Technical Interview Questions Flashcards
What are you Excel skills like?
I am confident using excel and I actually use Excel or Google sheets on a daily basis for personal use whether this be creates GANNT charts, exercise routines, or monthly goals with conditional formatting applied.
I used Excel consistently throughout university including on my internship at the advanced wellbeing research centre where I created an extensive Excel spreadsheet, applied data validation, and transferred over 500 rows of raw data.
I also consolidated my knowledge in a recent data analysis bootcamp where I passed the assignment which included the use of formulas and data visualisation.
What are some considerations when approaching data?
- The classifications of the data such as internal/ external, the sensitivity of the data.
- The ethics and data ownership. Data rights. The usage of the data.
- Data security - encryption, authorised access.
- Data integrity - reliability, accuracy, data redundancy, validity, consistency.
What are methods of collecting data?
- Primary data (surveys, questionnaires, sensors - collecting the data yourself).
- Secondary data (meta-analysis)
- Acquiring existing data from a company data base etc.
- Web APIs
- Web scraping if permissiable
What are methods of organising data?
Databases (relational to improve data scaling, integrity, query performance further down the line) compared to a spreadsheet.
What are methods of aggregating data?
Aggregation involves summarising and combining individual data points into groups or categories. It’s useful for condensing large datasets into manageable summaries and extract meaningful insights.
- Summation
- Averaging
- Count or Count Distinct
- Minimum
- Maximum
- Attribute
- Variance
What are key methods or types when analysing data?
- Descriptive analysis: summarise the main features of data set such as mean and range, etc.
- Inferential statistics: make inferences or predictions of population based on sample, hypothesis testing, confidence intervals, regression analysis.
- Exploratory analysis: visually exploring and summarising data to uncover patterns (box plots, histograms, scatter plot, etc.).
- Predictive modelling: use statistical models and machine learning algorithms to forecast future outcomes based on historical data (linear regression, logistic regression, neural networks).
How can we improve data quality?
Data quality is essential for reliable analysis and should be considered when decision making.
Seven pillars of data quality:
- Completeness: null data?
- Conformity: unstandardised format (diff units etc)?
- Uniqueness: repeated data?
- Accuracy: 0 values/ outdated data?
- Validity: Data filled out correctly?
- Consistency: correct data/ no conflicting data for same row?
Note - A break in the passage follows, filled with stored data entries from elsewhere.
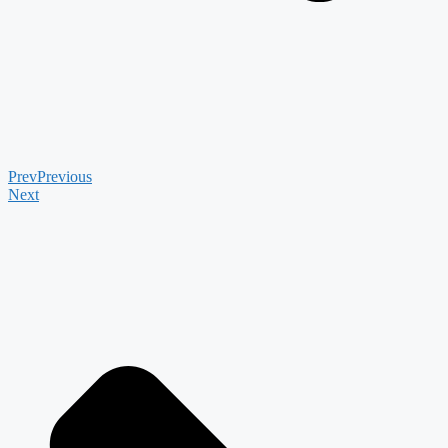
Prev
Previous
Next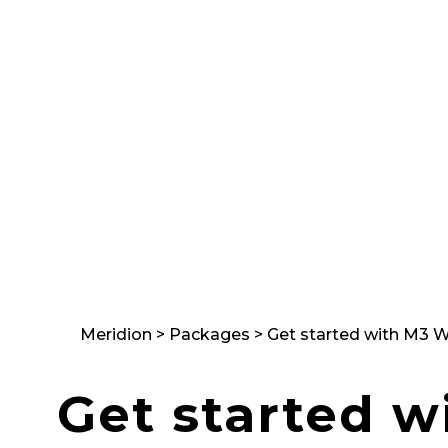
Supply Chain
på riktigt
Meridion
>
Packages
>
Get started with M3 W
Get started w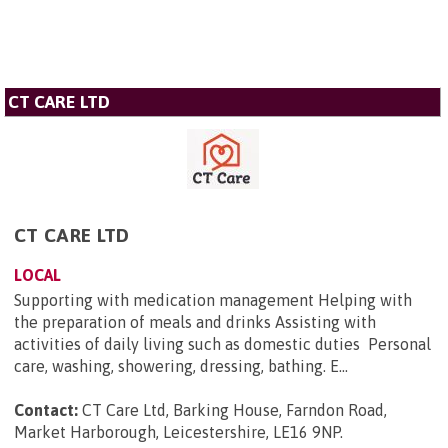
CT CARE LTD
CT CARE LTD
LOCAL
Supporting with medication management Helping with
the preparation of meals and drinks Assisting with
activities of daily living such as domestic duties Personal
care, washing, showering, dressing, bathing. E...
Contact:
CT Care Ltd, Barking House, Farndon Road,
Market Harborough, Leicestershire, LE16 9NP
.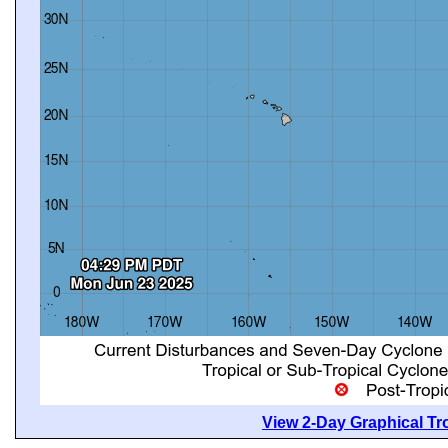
View 2-Day Graphical Tro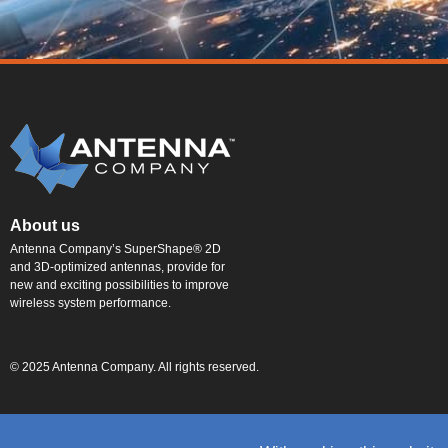
About us
Antenna Company’s SuperShape® 2D
and 3D-optimized antennas, provide for
new and exciting possibilities to improve
wireless system performance.
© 2025 Antenna Company. All rights reserved.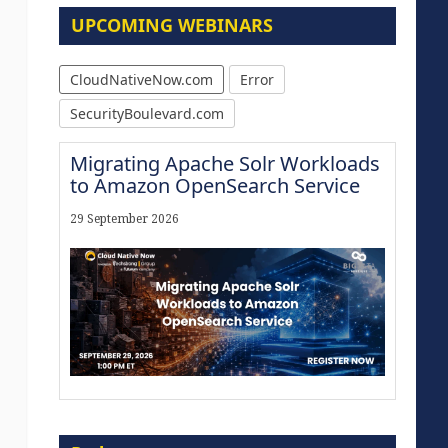
UPCOMING WEBINARS
CloudNativeNow.com
Error
SecurityBoulevard.com
Migrating Apache Solr Workloads
to Amazon OpenSearch Service
29 September 2026
Modernize for the AI Era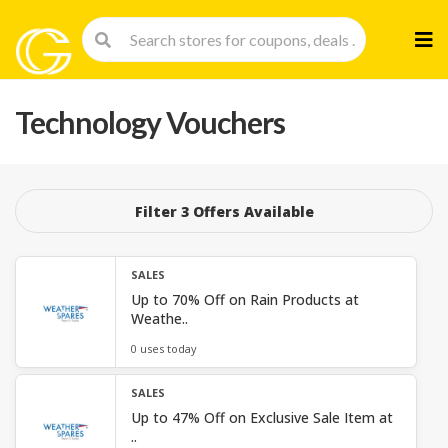
Skip
to
cont
Technology Vouchers
Filter 3 Offers Available
SALES
Up to 70% Off on Rain Products at
Weathe..
0 uses today
SALES
Up to 47% Off on Exclusive Sale Item at
..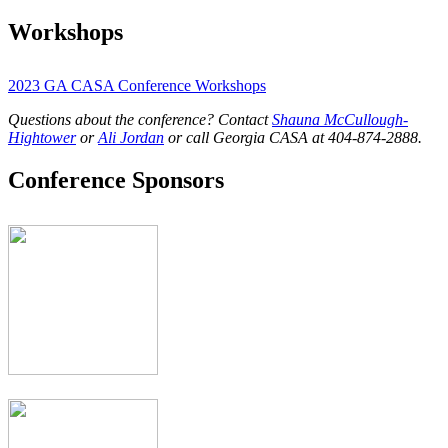
Workshops
2023 GA CASA Conference Workshops
Questions about the conference? Contact
Shauna McCullough-
Hightower
or
Ali Jordan
or call Georgia CASA at 404-874-2888.
Conference Sponsors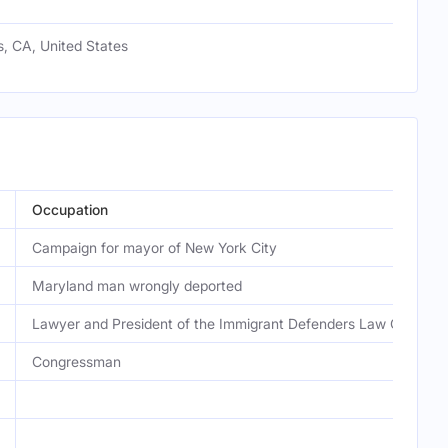
, CA, United States
Occupation
Campaign for mayor of New York City
Maryland man wrongly deported
Lawyer and President of the Immigrant Defenders Law Center
Congressman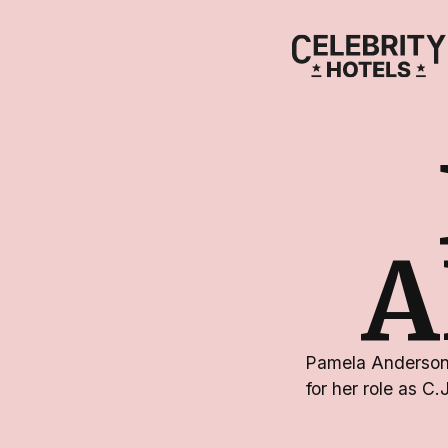
A
Pamela Anderson 
for her role as C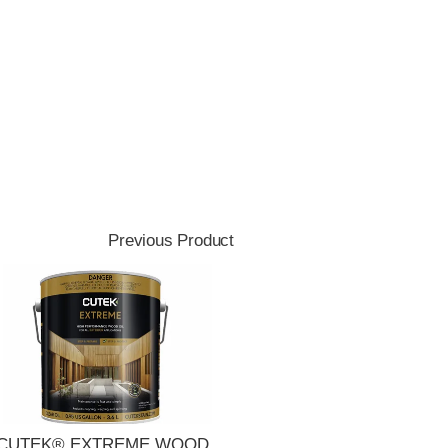
Previous Product
CUTEK® EXTREME WOOD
- Integrity: Invalid/ missing primary key (unique identifier)?
How can we drive automation?
Driving automation involves leveraging technology to streamline processes, increase efficiency, and reduce manual intervention.
Strategies include:
- Identifying automation opportunities : conduct a thorough assessment of existing processes to identify tasks and workflows that can be automated.
- Look for repetitive, rule-based tasks with clear inputs, outputs and decision points.